• _Problem to solve_: Update the text of all the records below by changing "Great watch" to "Excellent watch", and leave every other part as it is.

• _Dataset records_:
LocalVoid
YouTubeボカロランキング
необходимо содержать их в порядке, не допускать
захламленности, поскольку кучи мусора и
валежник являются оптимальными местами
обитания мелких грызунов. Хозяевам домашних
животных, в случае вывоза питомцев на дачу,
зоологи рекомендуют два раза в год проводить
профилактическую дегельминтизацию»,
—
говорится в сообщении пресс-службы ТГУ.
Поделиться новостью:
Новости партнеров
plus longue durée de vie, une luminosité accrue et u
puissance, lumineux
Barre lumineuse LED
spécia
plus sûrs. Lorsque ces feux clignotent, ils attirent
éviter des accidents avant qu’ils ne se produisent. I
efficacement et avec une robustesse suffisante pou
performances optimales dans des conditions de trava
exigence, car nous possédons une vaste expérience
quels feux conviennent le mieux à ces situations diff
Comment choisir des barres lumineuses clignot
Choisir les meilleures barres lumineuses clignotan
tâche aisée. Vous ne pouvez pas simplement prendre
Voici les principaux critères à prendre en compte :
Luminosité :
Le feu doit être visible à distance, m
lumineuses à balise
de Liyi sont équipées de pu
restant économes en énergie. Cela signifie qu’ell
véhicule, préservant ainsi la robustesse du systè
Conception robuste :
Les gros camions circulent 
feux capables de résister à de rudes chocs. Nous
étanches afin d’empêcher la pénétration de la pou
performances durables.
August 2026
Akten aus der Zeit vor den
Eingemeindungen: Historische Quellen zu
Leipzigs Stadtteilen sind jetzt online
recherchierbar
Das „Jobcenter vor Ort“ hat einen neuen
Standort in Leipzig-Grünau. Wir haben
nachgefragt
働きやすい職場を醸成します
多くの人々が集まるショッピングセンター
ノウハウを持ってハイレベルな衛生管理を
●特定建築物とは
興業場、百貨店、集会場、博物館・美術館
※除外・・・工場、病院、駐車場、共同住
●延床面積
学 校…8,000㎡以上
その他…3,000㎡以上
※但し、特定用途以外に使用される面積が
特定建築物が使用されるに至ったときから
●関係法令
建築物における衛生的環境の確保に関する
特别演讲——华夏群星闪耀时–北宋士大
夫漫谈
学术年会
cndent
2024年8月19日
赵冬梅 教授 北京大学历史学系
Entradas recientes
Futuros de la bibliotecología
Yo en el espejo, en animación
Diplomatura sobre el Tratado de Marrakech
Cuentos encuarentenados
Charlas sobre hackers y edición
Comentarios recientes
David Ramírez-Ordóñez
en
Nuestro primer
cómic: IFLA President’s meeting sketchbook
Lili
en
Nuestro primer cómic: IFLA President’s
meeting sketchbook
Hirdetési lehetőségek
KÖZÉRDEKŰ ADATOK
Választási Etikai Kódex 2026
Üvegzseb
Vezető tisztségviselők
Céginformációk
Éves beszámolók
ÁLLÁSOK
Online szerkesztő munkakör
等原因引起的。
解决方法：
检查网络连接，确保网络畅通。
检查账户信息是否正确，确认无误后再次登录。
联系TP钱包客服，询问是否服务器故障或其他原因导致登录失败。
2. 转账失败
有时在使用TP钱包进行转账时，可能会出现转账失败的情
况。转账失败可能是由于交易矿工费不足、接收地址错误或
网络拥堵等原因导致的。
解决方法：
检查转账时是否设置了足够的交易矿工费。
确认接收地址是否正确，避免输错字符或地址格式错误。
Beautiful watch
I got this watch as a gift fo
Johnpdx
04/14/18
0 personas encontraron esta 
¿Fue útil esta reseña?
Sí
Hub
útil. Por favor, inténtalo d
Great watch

• _Worked solution_:
LocalVoid
YouTubeボカロランキング
необходимо содержать их в порядке, не допускать
захламленности, поскольку кучи мусора и
валежник являются оптимальными местами
обитания мелких грызунов. Хозяевам домашних
животных, в случае вывоза питомцев на дачу,
зоологи рекомендуют два раза в год проводить
профилактическую дегельминтизацию»,
—
говорится в сообщении пресс-службы ТГУ.
Поделиться новостью:
Новости партнеров
plus longue durée de vie, une luminosité accrue et u
puissance, lumineux
Barre lumineuse LED
spécia
plus sûrs. Lorsque ces feux clignotent, ils attirent
éviter des accidents avant qu’ils ne se produisent. I
efficacement et avec une robustesse suffisante pou
performances optimales dans des conditions de trava
exigence, car nous possédons une vaste expérience
quels feux conviennent le mieux à ces situations diff
Comment choisir des barres lumineuses clignot
Choisir les meilleures barres lumineuses clignotan
tâche aisée. Vous ne pouvez pas simplement prendre
Voici les principaux critères à prendre en compte :
Luminosité :
Le feu doit être visible à distance, m
lumineuses à balise
de Liyi sont équipées de pu
restant économes en énergie. Cela signifie qu’ell
véhicule, préservant ainsi la robustesse du systè
Conception robuste :
Les gros camions circulent 
feux capables de résister à de rudes chocs. Nous
étanches afin d’empêcher la pénétration de la pou
performances durables.
August 2026
Akten aus der Zeit vor den
Eingemeindungen: Historische Quellen zu
Leipzigs Stadtteilen sind jetzt online
recherchierbar
Das „Jobcenter vor Ort“ hat einen neuen
Standort in Leipzig-Grünau. Wir haben
nachgefragt
働きやすい職場を醸成します
多くの人々が集まるショッピングセンター
ノウハウを持ってハイレベルな衛生管理を
●特定建築物とは
興業場、百貨店、集会場、博物館・美術館
※除外・・・工場、病院、駐車場、共同住
●延床面積
学 校…8,000㎡以上
その他…3,000㎡以上
※但し、特定用途以外に使用される面積が
特定建築物が使用されるに至ったときから
●関係法令
建築物における衛生的環境の確保に関する
特别演讲——华夏群星闪耀时–北宋士大
夫漫谈
学术年会
cndent
2024年8月19日
赵冬梅 教授 北京大学历史学系
Entradas recientes
Futuros de la bibliotecología
Yo en el espejo, en animación
Diplomatura sobre el Tratado de Marrakech
Cuentos encuarentenados
Charlas sobre hackers y edición
Comentarios recientes
David Ramírez-Ordóñez
en
Nuestro primer
cómic: IFLA President’s meeting sketchbook
Lili
en
Nuestro primer cómic: IFLA President’s
meeting sketchbook
Hirdetési lehetőségek
KÖZÉRDEKŰ ADATOK
Választási Etikai Kódex 2026
Üvegzseb
Vezető tisztségviselők
Céginformációk
Éves beszámolók
ÁLLÁSOK
Online szerkesztő munkakör
等原因引起的。
解决方法：
检查网络连接，确保网络畅通。
检查账户信息是否正确，确认无误后再次登录。
联系TP钱包客服，询问是否服务器故障或其他原因导致登录失败。
2. 转账失败
有时在使用TP钱包进行转账时，可能会出现转账失败的情
况。转账失败可能是由于交易矿工费不足、接收地址错误或
网络拥堵等原因导致的。
解决方法：
检查转账时是否设置了足够的交易矿工费。
确认接收地址是否正确，避免输错字符或地址格式错误。
Beautiful watch
I got this watch as a gift fo
Johnpdx
04/14/18
0 personas encontraron esta 
¿Fue útil esta reseña?
Sí
Hub
útil. Por favor, inténtalo d
Excellent watch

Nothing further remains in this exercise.